Behind the Scenes: Dancing Girls

Music videos used to be the domain of major labels with the mega budgets and the pull to get them on MTV. Don't get me wrong: it will cost you some money, but it can be done with a relatively small budget, perhaps around $3,500 to $5,500.

The point of having a video is to promote your song, but that doesn't mean the vid should take backseat in the artistic realm. The goal is to create a video that enhances the song and can stand on its own, a video that people are not only going to want to watch again, but want to show someone else. Having a video that stands on its own can bring you new fans — you know, people who might not otherwise be into your music, but really dig the way the video was made.

Dancing Girls is the first video/single from the upcoming album by Estella Dawn, a 20yr old New Zealand born, American based singer. It was produced and mixed by Shark at the Timeout and it was written and semi produced by Estella (in conjunction with Purple Star Productions) and mastered by Steve Smart at 301 Studios in Sydney, Australia. 

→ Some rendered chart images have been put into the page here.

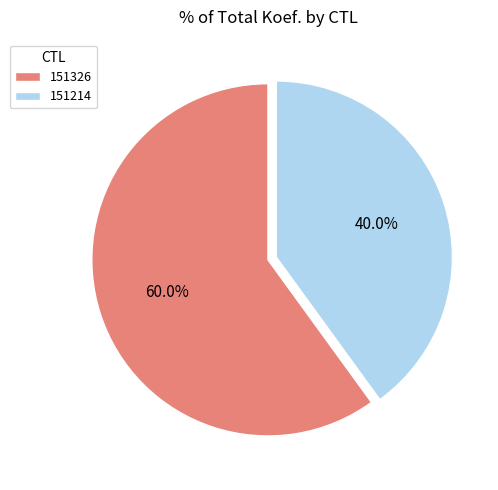

True or false: 151214 accounts for 40% of the total.

True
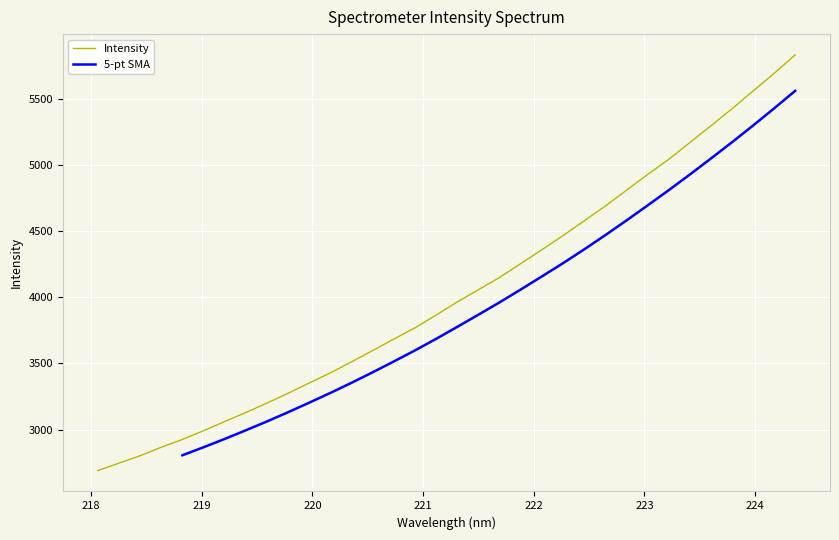

True or false: the data shows 5096.1 at 225.

False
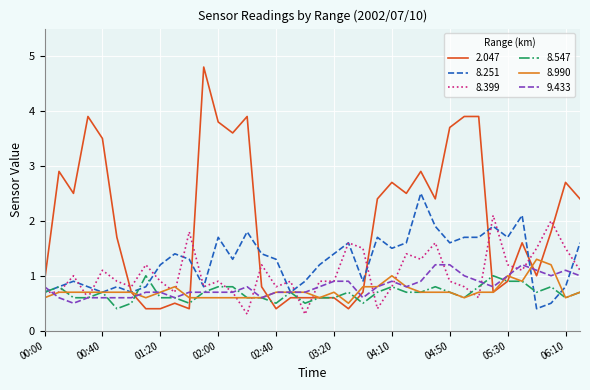

What is the difference between the maximum and minimum values in the 8.547 series?

0.6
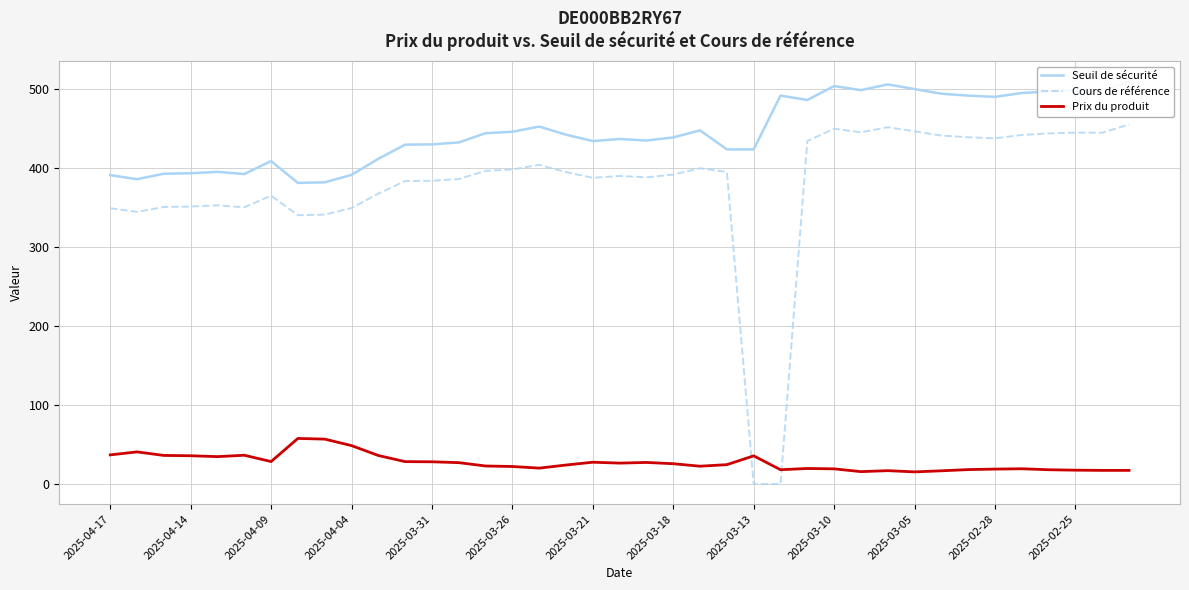

True or false: Seuil de sécurité and Prix du produit cross at least once.

False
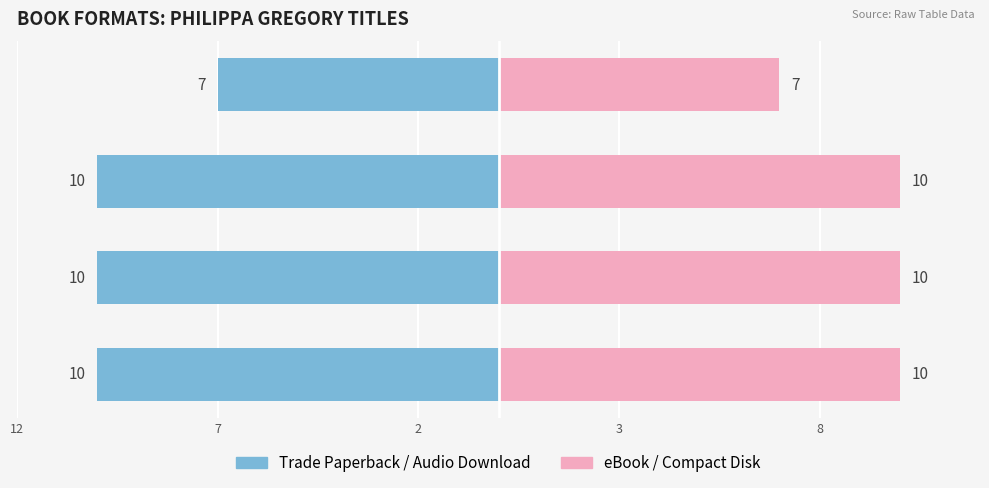

List the series in order of their overall mean, lowest first.

Trade Paperback / Audio Download, eBook / Compact Disk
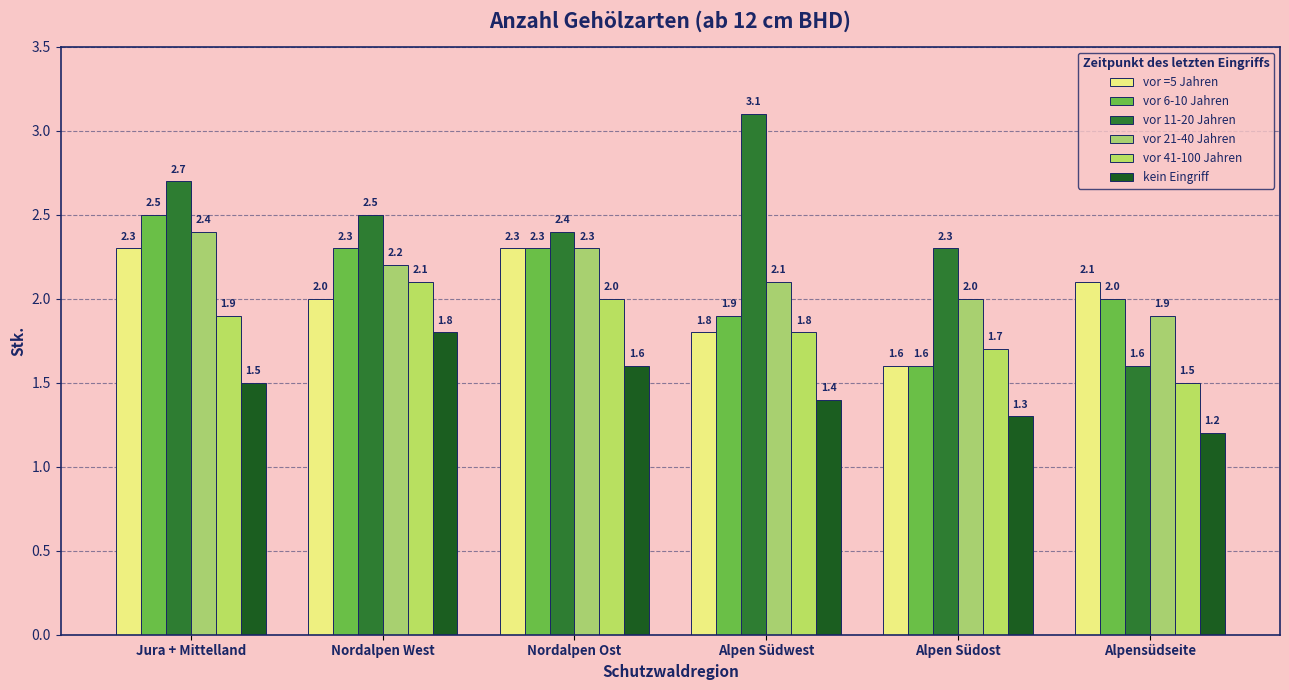

What is the difference between the second highest and minimum values in the kein Eingriff series?

0.4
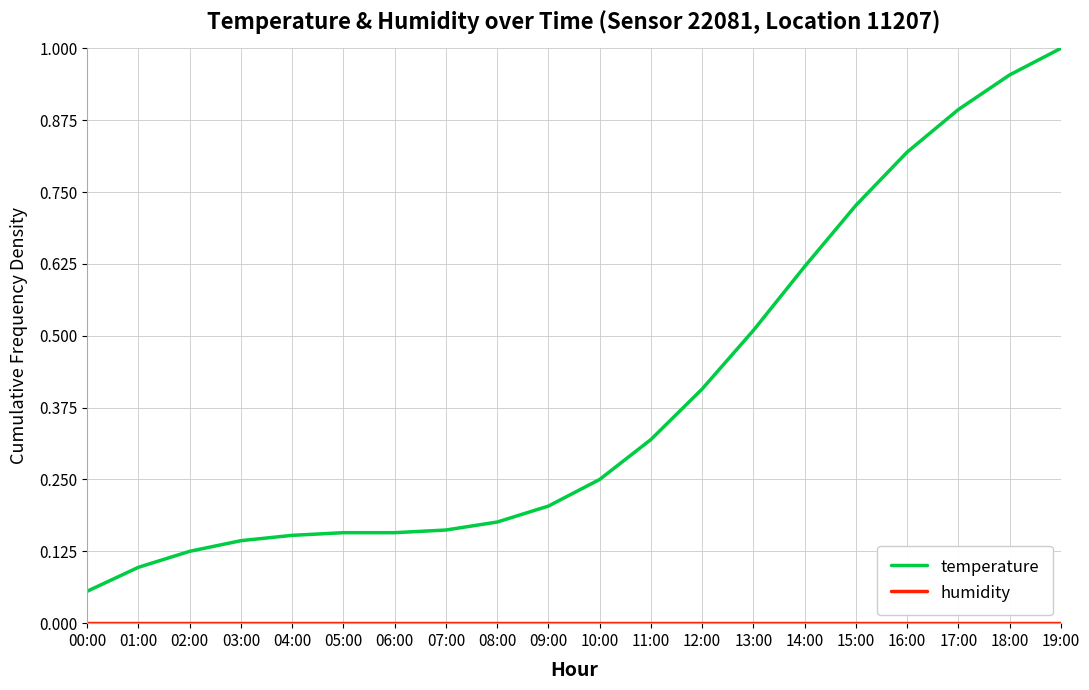

Which series has the largest total across all categories?

temperature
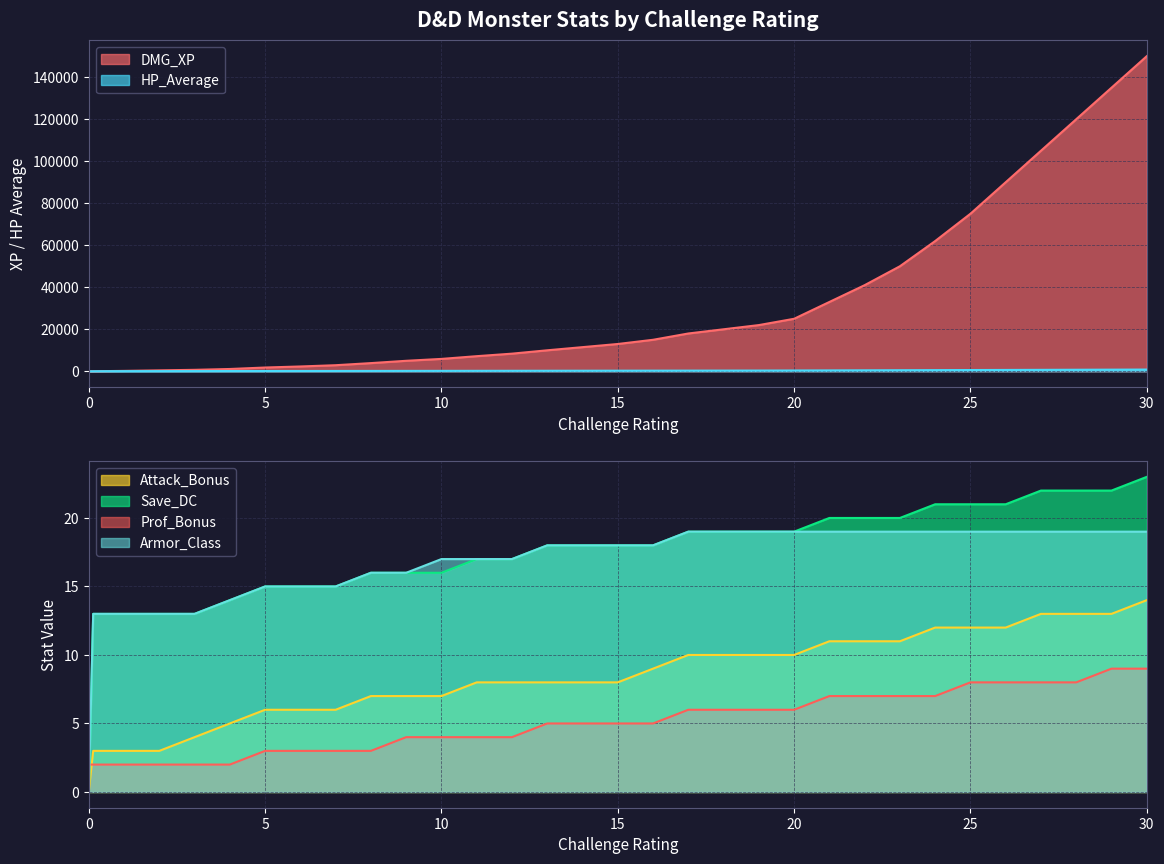

What is the value of the Save_DC point at the 12th from the left?

16.0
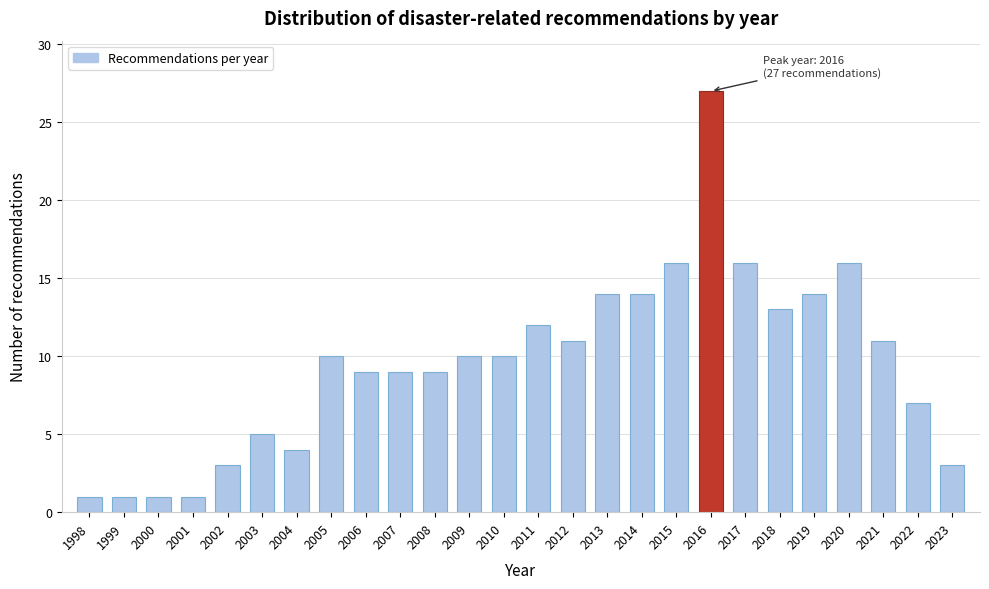

Reading left to right, what are all the values shown in this chart?

1	1	1	1	3	5	4	10	9	9	9	10	10	12	11	14	14	16	27	16	13	14	16	11	7	3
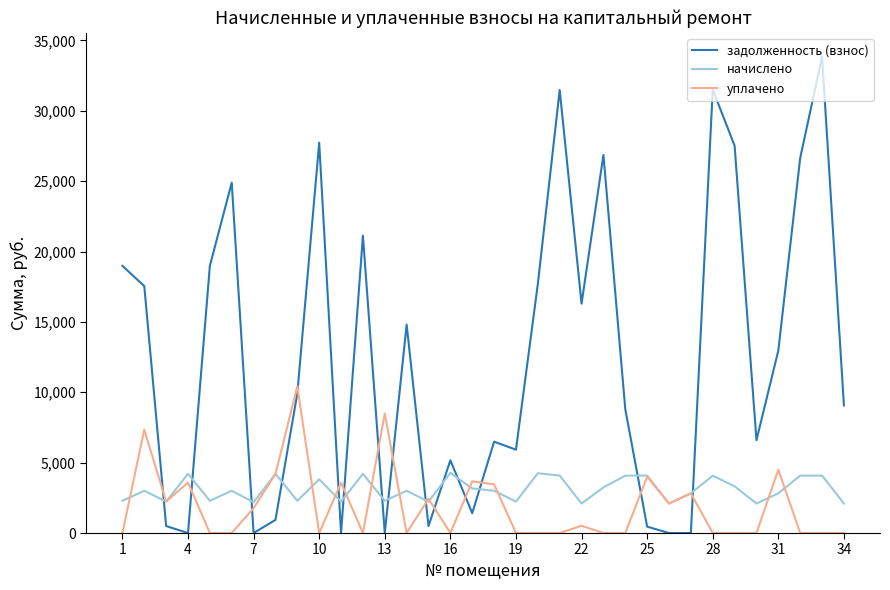

Rank the series by their maximum value, from lowest to highest.

начислено, уплачено, задолженность (взнос)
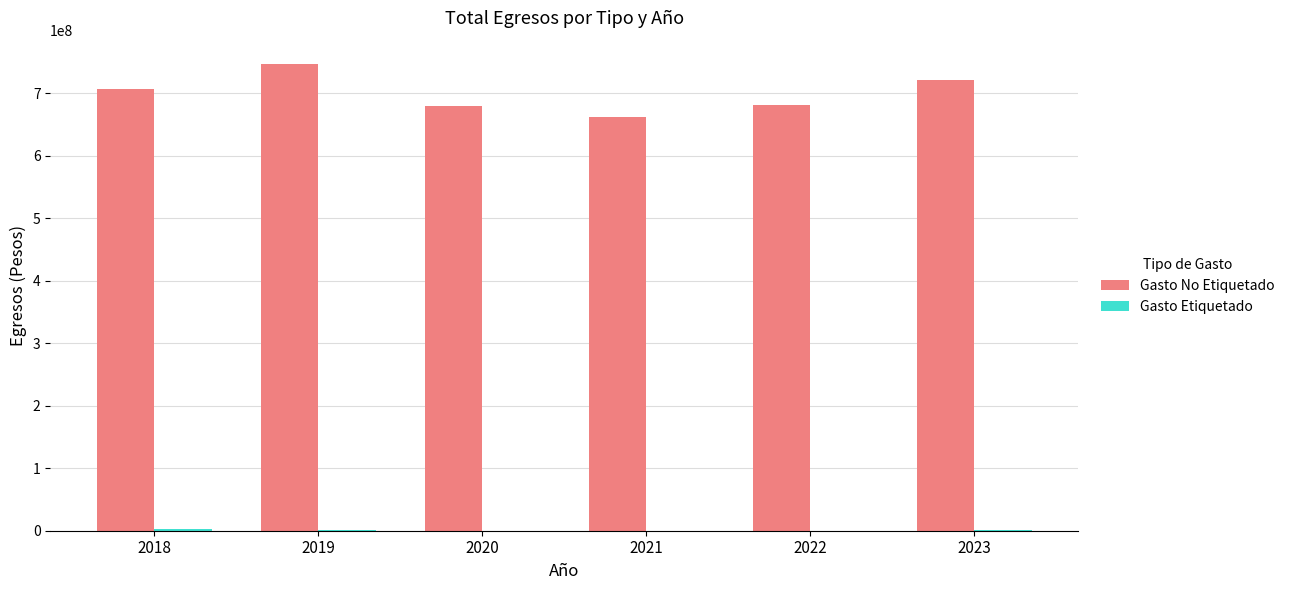

What is the sum of all Gasto No Etiquetado values?

4197028243.2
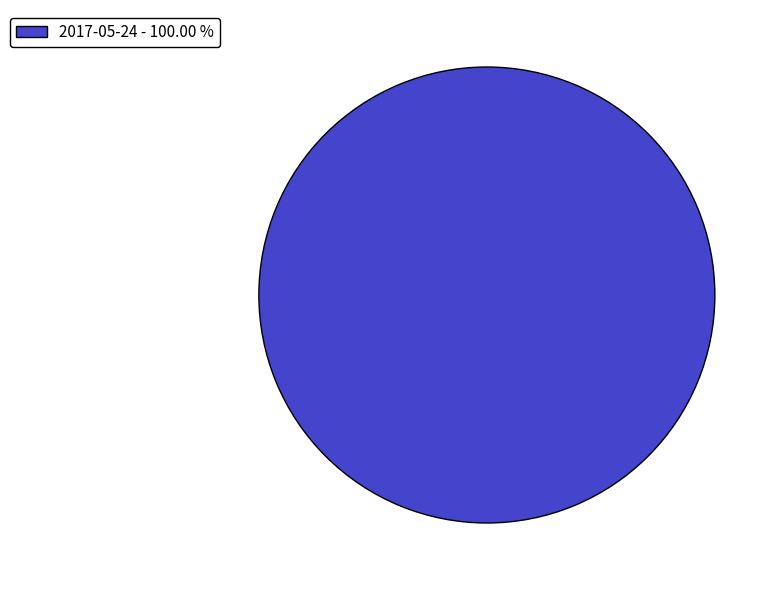

Does any single category account for the majority?

Yes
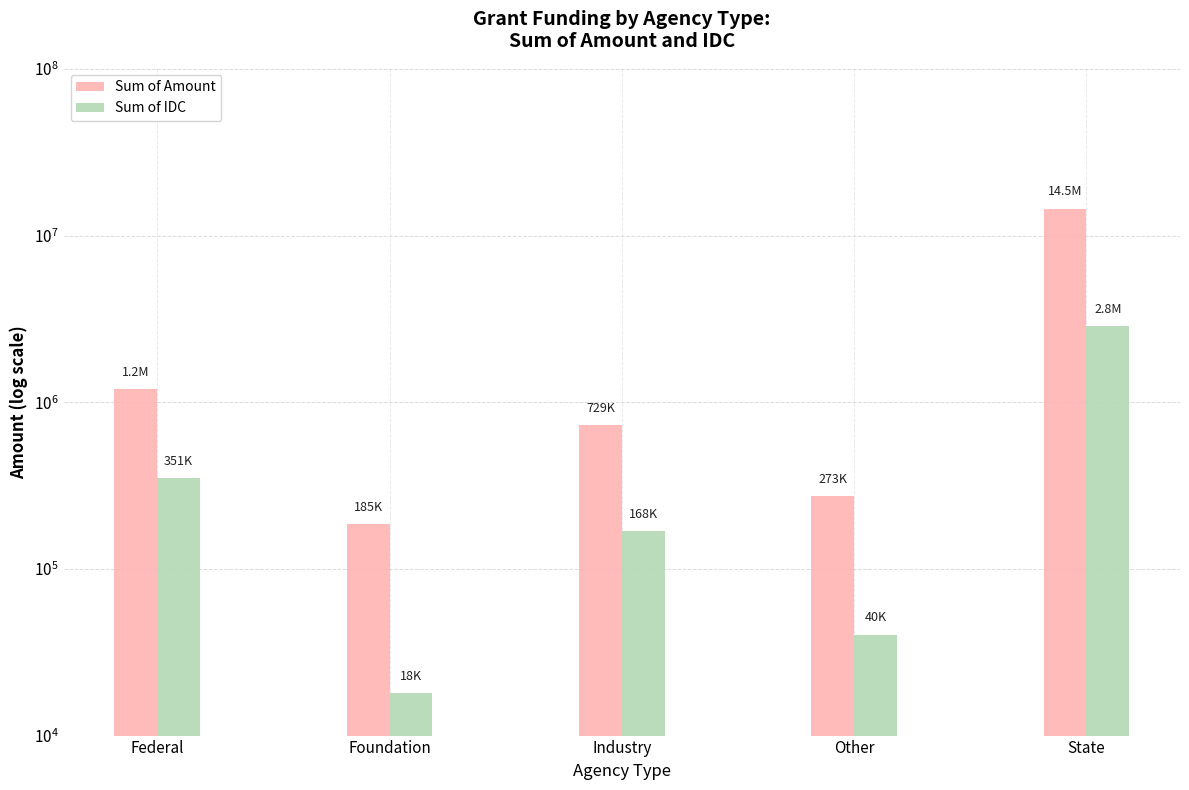

Does the chart contain stacked bars?

No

  After we came up with a simple concept based on Estella's ideas, we at Rocket House Pictures started playing around with ideas until the concept started to come to life, changing, and eventually getting better than we ever could have imagined. It took 4 weeks of planning and building. We used an old farm in Evergreen, CO as the main location for this video. We also utilized the cabin (an old tool shed) as a secondary character in the video.

Estella was great to work with, very talented and a joy to be around. Filming went smoothly through the day and two days later we did some pick-ups downtown Denver.

Yes, you could spend thousands or even tens of thousands of dollars shooting a music video.  But it can be done on a budget and "Dancing Girls" proves it. Especially when you’re at a place in your music career where every dollar counts.